Sen. Ron Wyden (D-Ore.), ranking member of the Senate Finance Committee, also sent one across Goldman Sachs’ bow, as he announced he is investigating the recent Apple Card bias claims.
Last week, in a series of tweets, Ruby on Rails creator David Heinemeier Hansson alleged that credit decisions for the Goldman Sachs-issued Apple Card were gender-biased against women, due to the huge disparity in his credit limit and that of his wife.
Apple co-founder Steve Wozniak reported seeing a similar disparity between his credit limit and that of his spouse.
On Saturday, the New York Department of Financial Services announced their intent to open an investigation into the matter.

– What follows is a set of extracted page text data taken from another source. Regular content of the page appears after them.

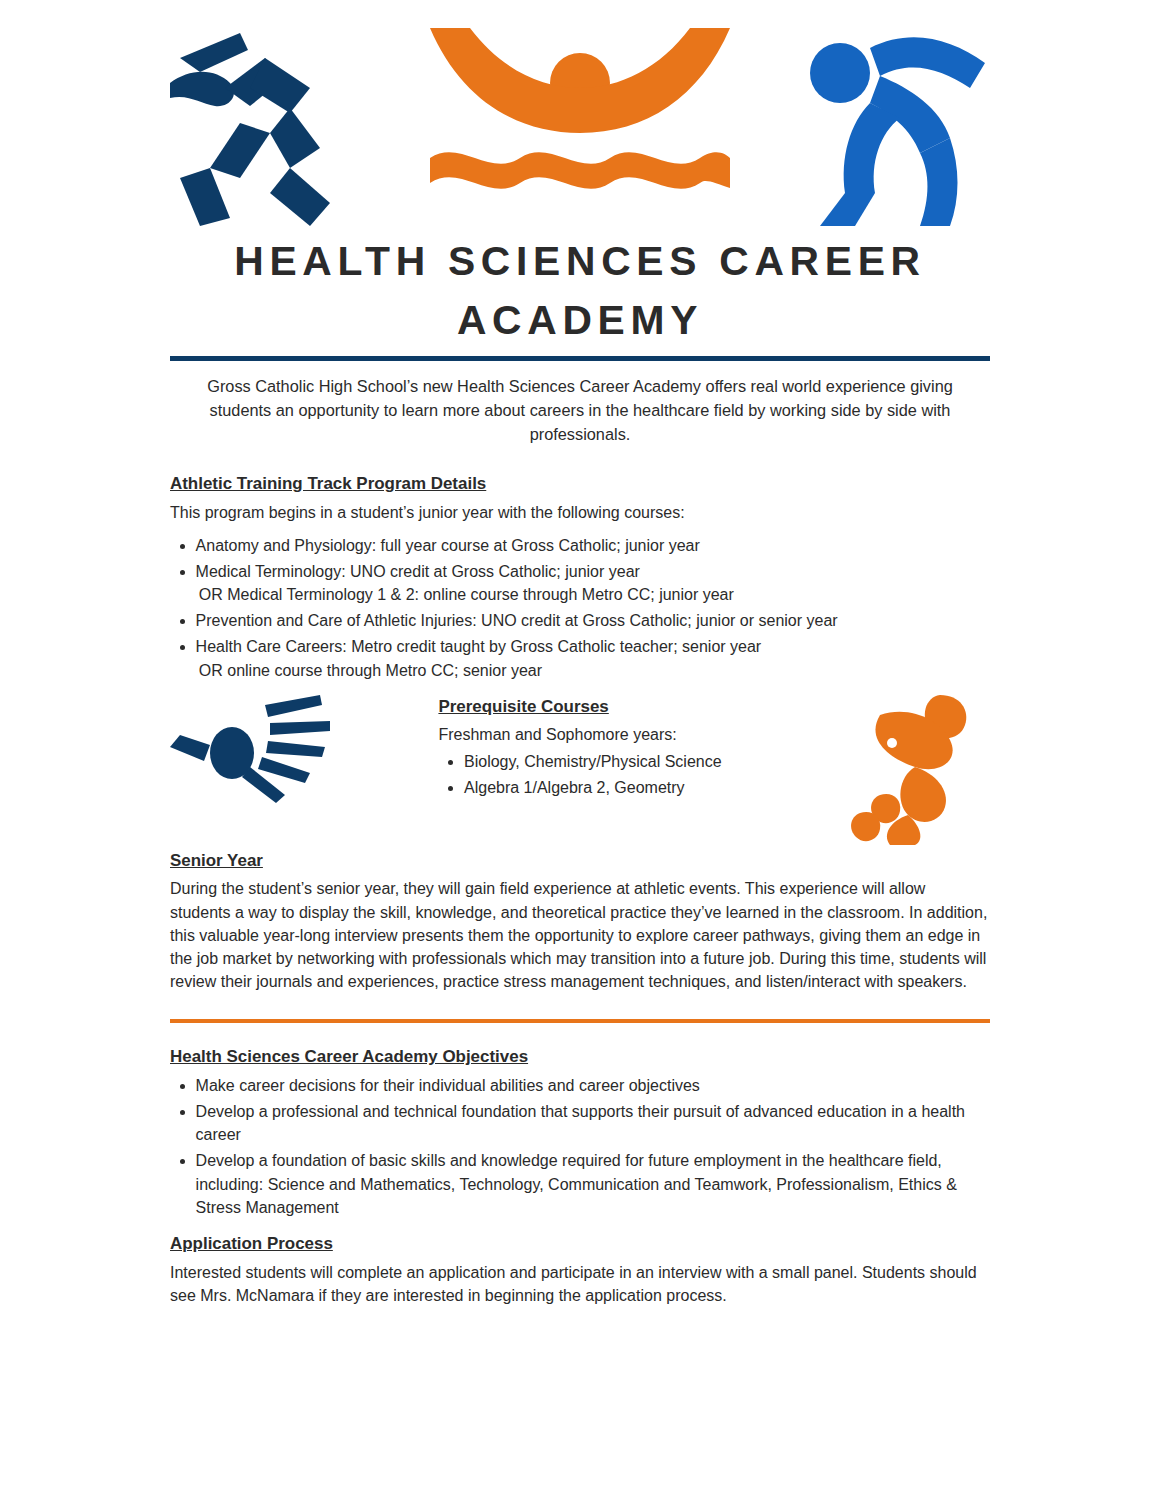Health Sciences Career Academy
Gross Catholic High School’s new Health Sciences Career Academy offers real world experience giving students an opportunity to learn more about careers in the healthcare field by working side by side with professionals.
Athletic Training Track Program Details
This program begins in a student’s junior year with the following courses:
Anatomy and Physiology: full year course at Gross Catholic; junior year
Medical Terminology: UNO credit at Gross Catholic; junior year OR Medical Terminology 1 & 2: online course through Metro CC; junior year
Prevention and Care of Athletic Injuries: UNO credit at Gross Catholic; junior or senior year
Health Care Careers: Metro credit taught by Gross Catholic teacher; senior year OR online course through Metro CC; senior year
Prerequisite Courses
Freshman and Sophomore years:
Biology, Chemistry/Physical Science
Algebra 1/Algebra 2, Geometry
Senior Year
During the student’s senior year, they will gain field experience at athletic events. This experience will allow students a way to display the skill, knowledge, and theoretical practice they’ve learned in the classroom. In addition, this valuable year-long interview presents them the opportunity to explore career pathways, giving them an edge in the job market by networking with professionals which may transition into a future job. During this time, students will review their journals and experiences, practice stress management techniques, and listen/interact with speakers.
Health Sciences Career Academy Objectives
Make career decisions for their individual abilities and career objectives
Develop a professional and technical foundation that supports their pursuit of advanced education in a health career
Develop a foundation of basic skills and knowledge required for future employment in the healthcare field, including: Science and Mathematics, Technology, Communication and Teamwork, Professionalism, Ethics & Stress Management
Application Process
Interested students will complete an application and participate in an interview with a small panel. Students should see Mrs. McNamara if they are interested in beginning the application process.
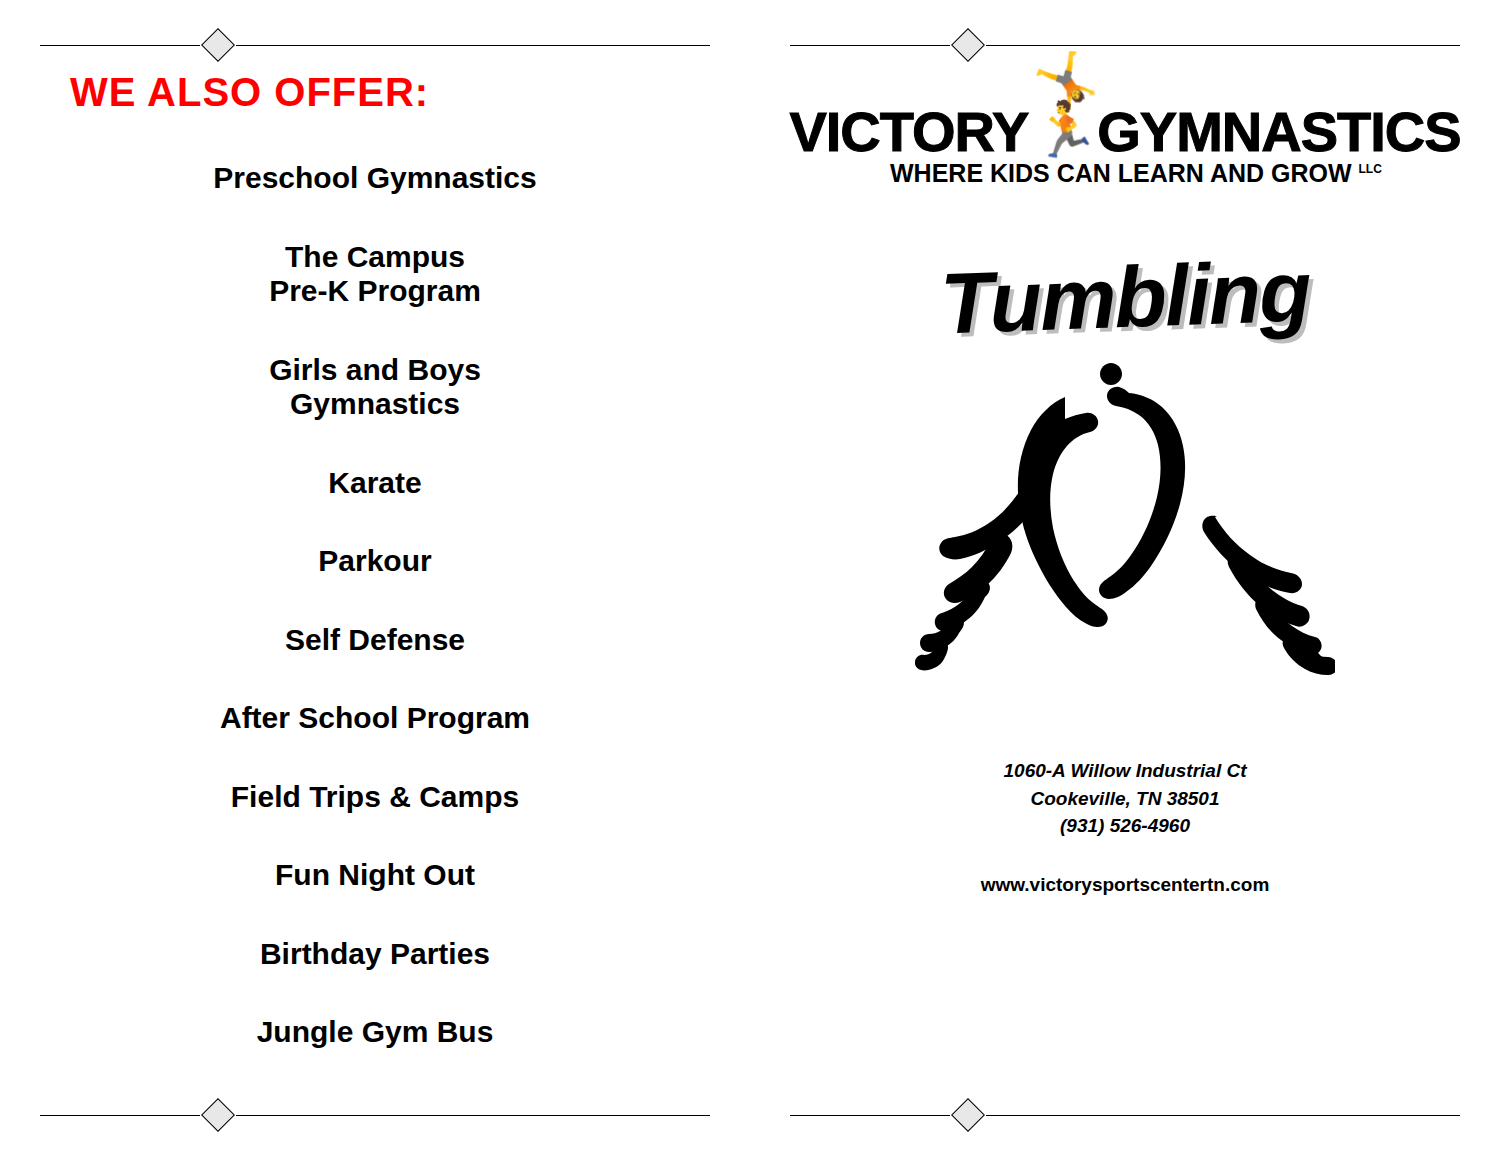WE ALSO OFFER:
Preschool Gymnastics
The CampusPre-K Program
Girls and BoysGymnastics
Karate
Parkour
Self Defense
After School Program
Field Trips & Camps
Fun Night Out
Birthday Parties
Jungle Gym Bus
VICTORY 🤸🏃 GYMNASTICS
WHERE KIDS CAN LEARN AND GROW LLC
Tumbling
1060-A Willow Industrial Ct
Cookeville, TN 38501
(931) 526-4960
www.victorysportscentertn.com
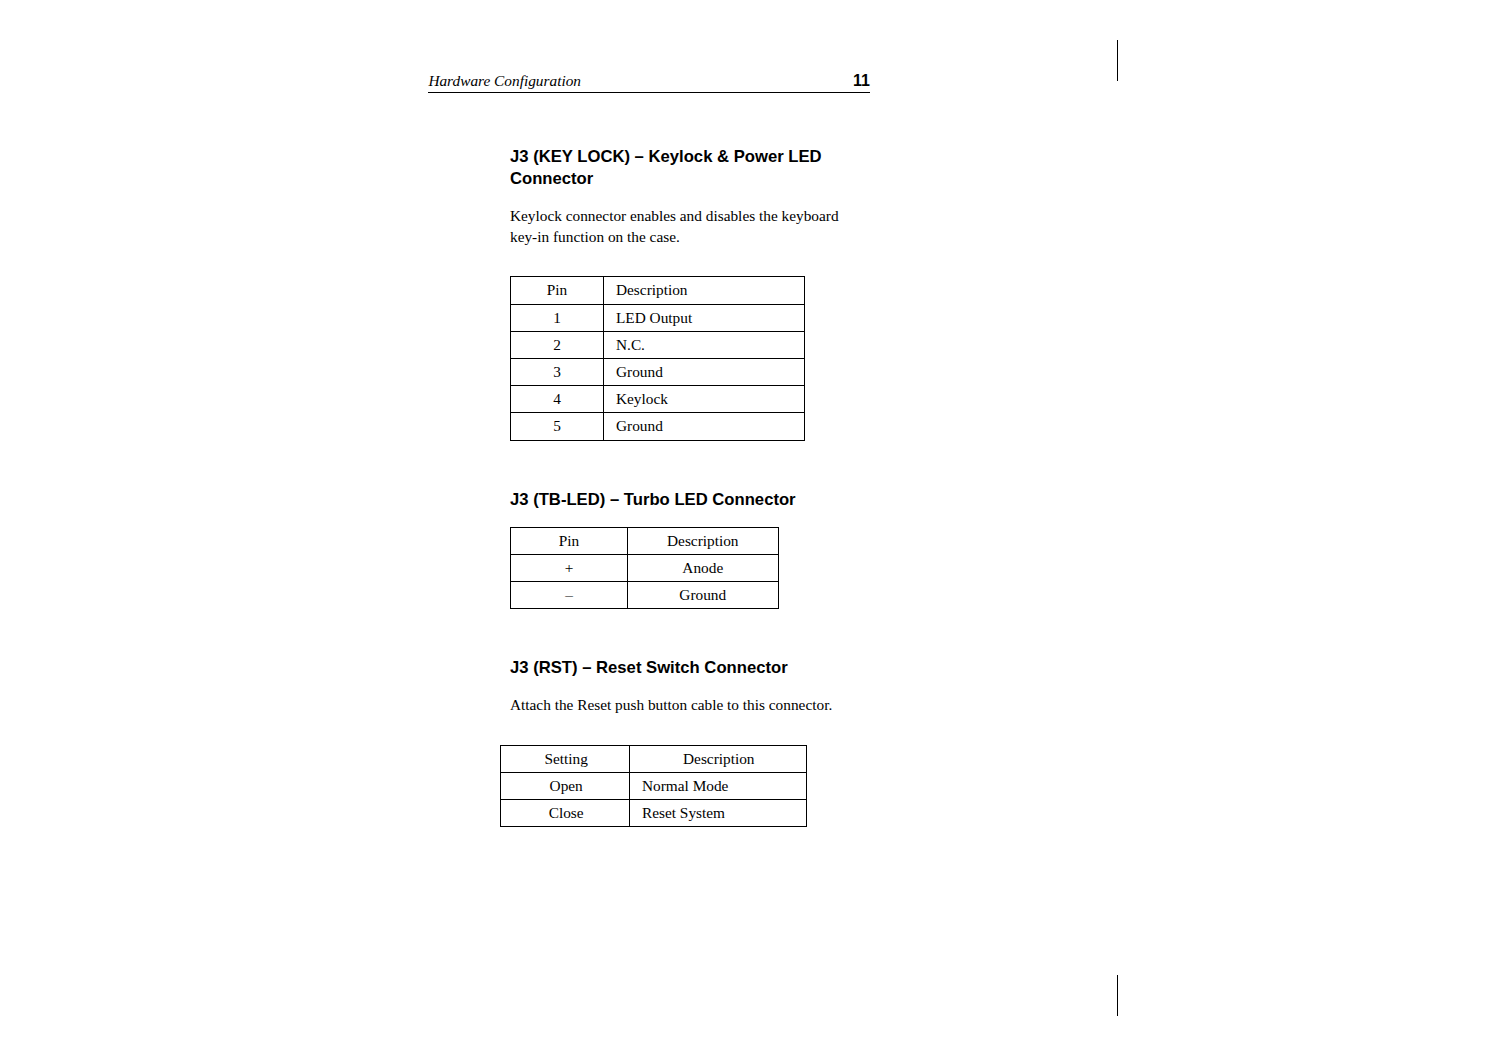Hardware Configuration 11
J3 (KEY LOCK) – Keylock & Power LED
Connector
Keylock connector enables and disables the keyboard
key-in function on the case.
| Pin | Description |
| --- | --- |
| 1 | LED Output |
| 2 | N.C. |
| 3 | Ground |
| 4 | Keylock |
| 5 | Ground |
J3 (TB-LED) – Turbo LED Connector
| Pin | Description |
| --- | --- |
| + | Anode |
| – | Ground |
J3 (RST) – Reset Switch Connector
Attach the Reset push button cable to this connector.
| Setting | Description |
| --- | --- |
| Open | Normal Mode |
| Close | Reset System |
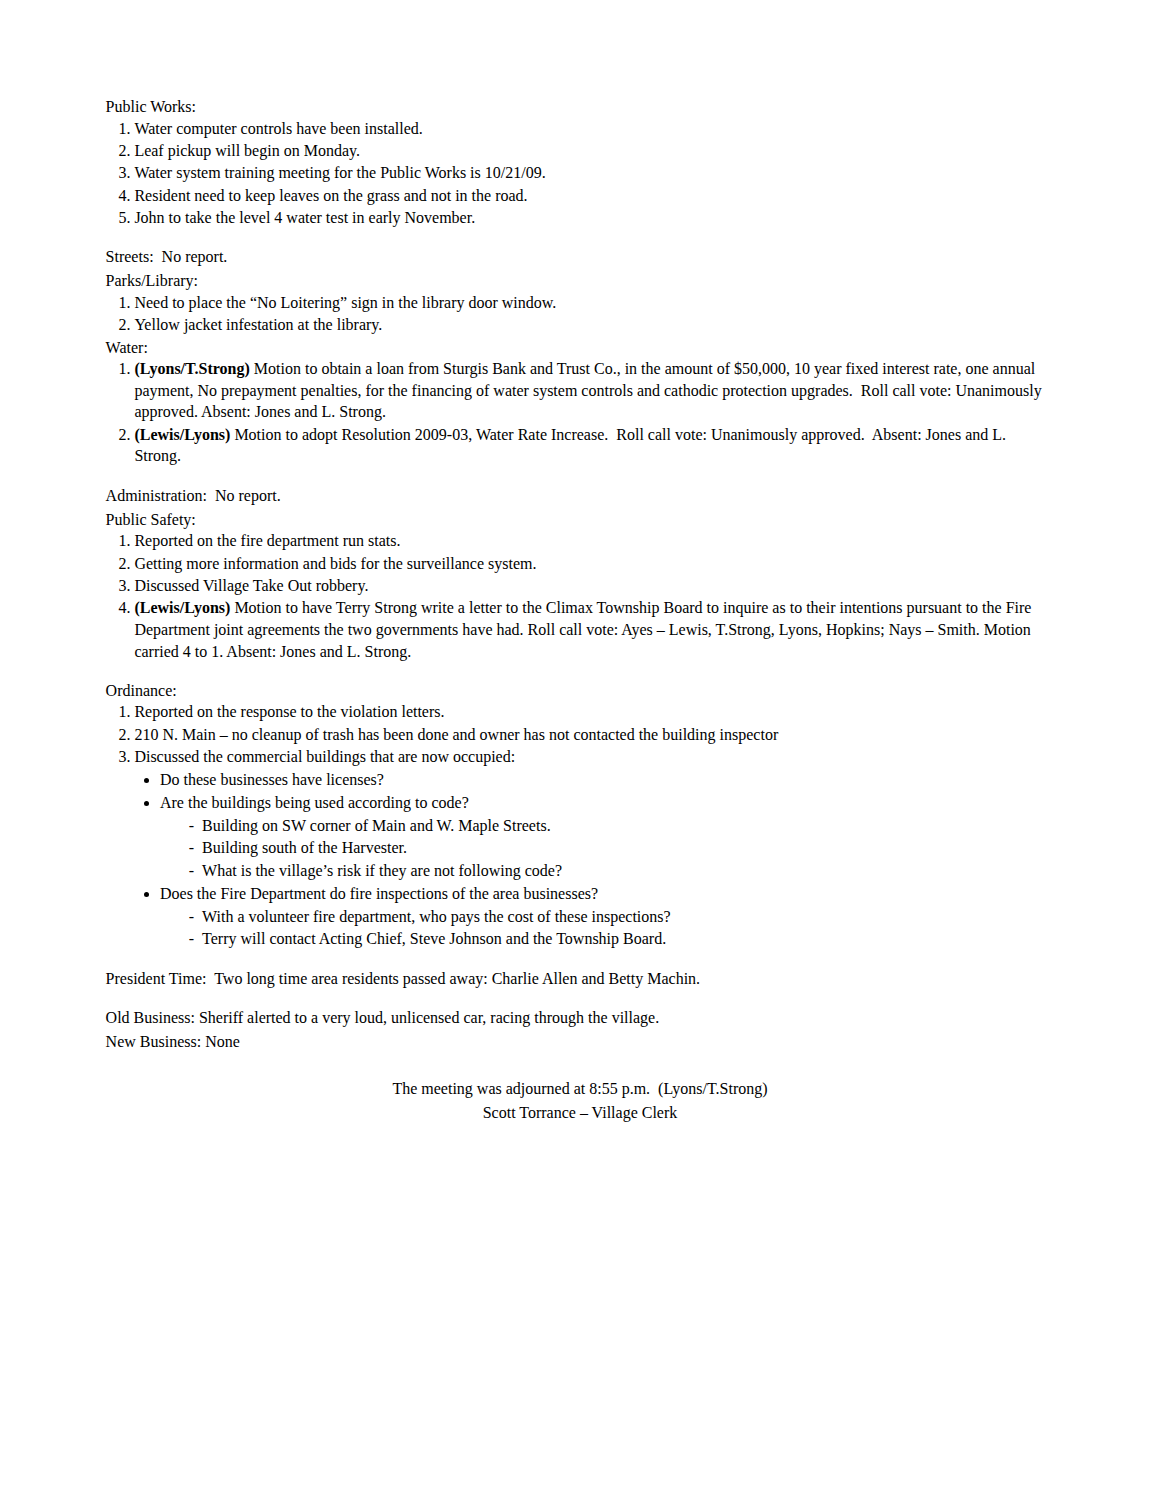Public Works:
Water computer controls have been installed.
Leaf pickup will begin on Monday.
Water system training meeting for the Public Works is 10/21/09.
Resident need to keep leaves on the grass and not in the road.
John to take the level 4 water test in early November.
Streets: No report.
Parks/Library:
Need to place the “No Loitering” sign in the library door window.
Yellow jacket infestation at the library.
Water:
(Lyons/T.Strong) Motion to obtain a loan from Sturgis Bank and Trust Co., in the amount of $50,000, 10 year fixed interest rate, one annual payment, No prepayment penalties, for the financing of water system controls and cathodic protection upgrades. Roll call vote: Unanimously approved. Absent: Jones and L. Strong.
(Lewis/Lyons) Motion to adopt Resolution 2009-03, Water Rate Increase. Roll call vote: Unanimously approved. Absent: Jones and L. Strong.
Administration: No report.
Public Safety:
Reported on the fire department run stats.
Getting more information and bids for the surveillance system.
Discussed Village Take Out robbery.
(Lewis/Lyons) Motion to have Terry Strong write a letter to the Climax Township Board to inquire as to their intentions pursuant to the Fire Department joint agreements the two governments have had. Roll call vote: Ayes – Lewis, T.Strong, Lyons, Hopkins; Nays – Smith. Motion carried 4 to 1. Absent: Jones and L. Strong.
Ordinance:
Reported on the response to the violation letters.
210 N. Main – no cleanup of trash has been done and owner has not contacted the building inspector
Discussed the commercial buildings that are now occupied:
Do these businesses have licenses?
Are the buildings being used according to code?
Building on SW corner of Main and W. Maple Streets.
Building south of the Harvester.
What is the village’s risk if they are not following code?
Does the Fire Department do fire inspections of the area businesses?
With a volunteer fire department, who pays the cost of these inspections?
Terry will contact Acting Chief, Steve Johnson and the Township Board.
President Time: Two long time area residents passed away: Charlie Allen and Betty Machin.
Old Business: Sheriff alerted to a very loud, unlicensed car, racing through the village.
New Business: None
The meeting was adjourned at 8:55 p.m. (Lyons/T.Strong)
Scott Torrance – Village Clerk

“We have not and never will make decisions based on factors like gender,” Goldman Sachs Bank CEO Carey Halio said in statement on Monday. “In fact, we do not know your gender or marital status during the Apple Card application process.”
Halio told Apple Card holders to reach out to Goldman Sachs if their credit line came in below their expectations.
“If you believe that your credit line does not adequately reflect your credit history because you may be in a similar situation, we want to hear from you,” Halio said. “Based on additional information that we request, we will re-evaluate your credit line.”
Goldman’s actions aren’t enough, said Warren during an interview in an interview with Bloomberg.
“Yeah, great. So let’s just tell every woman in America, You might have been discriminated against, on an unknown algorithm, it’s on you to telephone Goldman Sachs and tell them to straighten it out,'” Warren said. “Sorry guys, that’s not how it works.”
Warren is just the latest official to voice concerns over the computer algorithms used by companies like Goldman Sachs, some of which might be producing biased results. Warren said Goldman should share information on how its algorithm was designed, and how it affects applicants.
“We’re all beginning to understand better that algorithms are only as good as the data that gets packed into them,” Warren said. “And if a lot of discriminatory data gets packed in, in other words, if that’s how the world works, and the algorithm is doing nothing but sucking out information about how the world works, then the discrimination is perpetuated.”
The Bloomberg report says Goldman has said it will introduce a new feature that allows members of a household to share an Apple Card credit line. Although that feature is a commonly included capability among competing cards, Apple Card doesn’t currently support it.
Warren has a history of speaking out against Apple and its services, accusing the Cupertino firm in the past of attempting to “Snuff out competition” and has called for the breakup of Apple and other tech firms. She has said that Apple should not be allowed to run the App Store or offer its own apps.